• ASSIGNED TASK:
Could you turn every line of the items below into a JSON list of strings, with one string per line and blank lines left out?

· · · · · · ·

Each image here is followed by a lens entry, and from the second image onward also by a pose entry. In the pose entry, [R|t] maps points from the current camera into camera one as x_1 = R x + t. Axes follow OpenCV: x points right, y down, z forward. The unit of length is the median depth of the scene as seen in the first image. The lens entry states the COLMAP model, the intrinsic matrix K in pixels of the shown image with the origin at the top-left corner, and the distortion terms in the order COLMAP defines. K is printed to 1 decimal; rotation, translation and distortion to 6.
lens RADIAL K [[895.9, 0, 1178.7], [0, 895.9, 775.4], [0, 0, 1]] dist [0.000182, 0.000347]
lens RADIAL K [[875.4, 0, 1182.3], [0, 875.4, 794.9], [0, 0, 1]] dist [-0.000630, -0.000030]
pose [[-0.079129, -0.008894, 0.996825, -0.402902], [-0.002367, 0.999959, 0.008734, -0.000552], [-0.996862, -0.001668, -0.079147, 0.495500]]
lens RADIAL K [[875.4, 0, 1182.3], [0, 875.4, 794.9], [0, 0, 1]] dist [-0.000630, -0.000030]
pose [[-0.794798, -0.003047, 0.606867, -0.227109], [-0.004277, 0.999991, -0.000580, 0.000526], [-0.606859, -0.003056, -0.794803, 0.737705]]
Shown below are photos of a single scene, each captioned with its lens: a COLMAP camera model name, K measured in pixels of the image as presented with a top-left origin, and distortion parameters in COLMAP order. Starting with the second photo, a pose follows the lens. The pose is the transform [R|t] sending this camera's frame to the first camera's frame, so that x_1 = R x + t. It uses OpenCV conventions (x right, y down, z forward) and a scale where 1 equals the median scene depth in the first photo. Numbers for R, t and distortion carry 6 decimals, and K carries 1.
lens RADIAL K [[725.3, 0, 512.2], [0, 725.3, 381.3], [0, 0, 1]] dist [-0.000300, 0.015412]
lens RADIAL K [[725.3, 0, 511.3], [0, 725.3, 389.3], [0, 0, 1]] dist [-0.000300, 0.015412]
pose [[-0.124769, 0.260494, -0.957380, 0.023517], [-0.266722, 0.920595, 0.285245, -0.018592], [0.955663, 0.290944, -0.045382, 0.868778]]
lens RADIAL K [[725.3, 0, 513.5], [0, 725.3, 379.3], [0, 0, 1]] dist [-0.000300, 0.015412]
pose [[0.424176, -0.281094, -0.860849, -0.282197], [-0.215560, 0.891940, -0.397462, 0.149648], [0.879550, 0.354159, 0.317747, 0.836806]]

· · · · · · ·

• WRITTEN REPLY:
[
  "Each image here is followed by a lens entry, and from the second image onward also by a pose entry. In the pose entry, [R|t] maps points from the current camera into camera one as x_1 = R x + t. Axes follow OpenCV: x points right, y down, z forward. The unit of length is the median depth of the scene as seen in the first image. The lens entry states the COLMAP model, the intrinsic matrix K in pixels of the shown image with the origin at the top-left corner, and the distortion terms in the order COLMAP defines. K is printed to 1 decimal; rotation, translation and distortion to 6.",
  "lens RADIAL K [[895.9, 0, 1178.7], [0, 895.9, 775.4], [0, 0, 1]] dist [0.000182, 0.000347]",
  "lens RADIAL K [[875.4, 0, 1182.3], [0, 875.4, 794.9], [0, 0, 1]] dist [-0.000630, -0.000030]",
  "pose [[-0.079129, -0.008894, 0.996825, -0.402902], [-0.002367, 0.999959, 0.008734, -0.000552], [-0.996862, -0.001668, -0.079147, 0.495500]]",
  "lens RADIAL K [[875.4, 0, 1182.3], [0, 875.4, 794.9], [0, 0, 1]] dist [-0.000630, -0.000030]",
  "pose [[-0.794798, -0.003047, 0.606867, -0.227109], [-0.004277, 0.999991, -0.000580, 0.000526], [-0.606859, -0.003056, -0.794803, 0.737705]]",
  "Shown below are photos of a single scene, each captioned with its lens: a COLMAP camera model name, K measured in pixels of the image as presented with a top-left origin, and distortion parameters in COLMAP order. Starting with the second photo, a pose follows the lens. The pose is the transform [R|t] sending this camera's frame to the first camera's frame, so that x_1 = R x + t. It uses OpenCV conventions (x right, y down, z forward) and a scale where 1 equals the median scene depth in the first photo. Numbers for R, t and distortion carry 6 decimals, and K carries 1.",
  "lens RADIAL K [[725.3, 0, 512.2], [0, 725.3, 381.3], [0, 0, 1]] dist [-0.000300, 0.015412]",
  "lens RADIAL K [[725.3, 0, 511.3], [0, 725.3, 389.3], [0, 0, 1]] dist [-0.000300, 0.015412]",
  "pose [[-0.124769, 0.260494, -0.957380, 0.023517], [-0.266722, 0.920595, 0.285245, -0.018592], [0.955663, 0.290944, -0.045382, 0.868778]]",
  "lens RADIAL K [[725.3, 0, 513.5], [0, 725.3, 379.3], [0, 0, 1]] dist [-0.000300, 0.015412]",
  "pose [[0.424176, -0.281094, -0.860849, -0.282197], [-0.215560, 0.891940, -0.397462, 0.149648], [0.879550, 0.354159, 0.317747, 0.836806]]"
]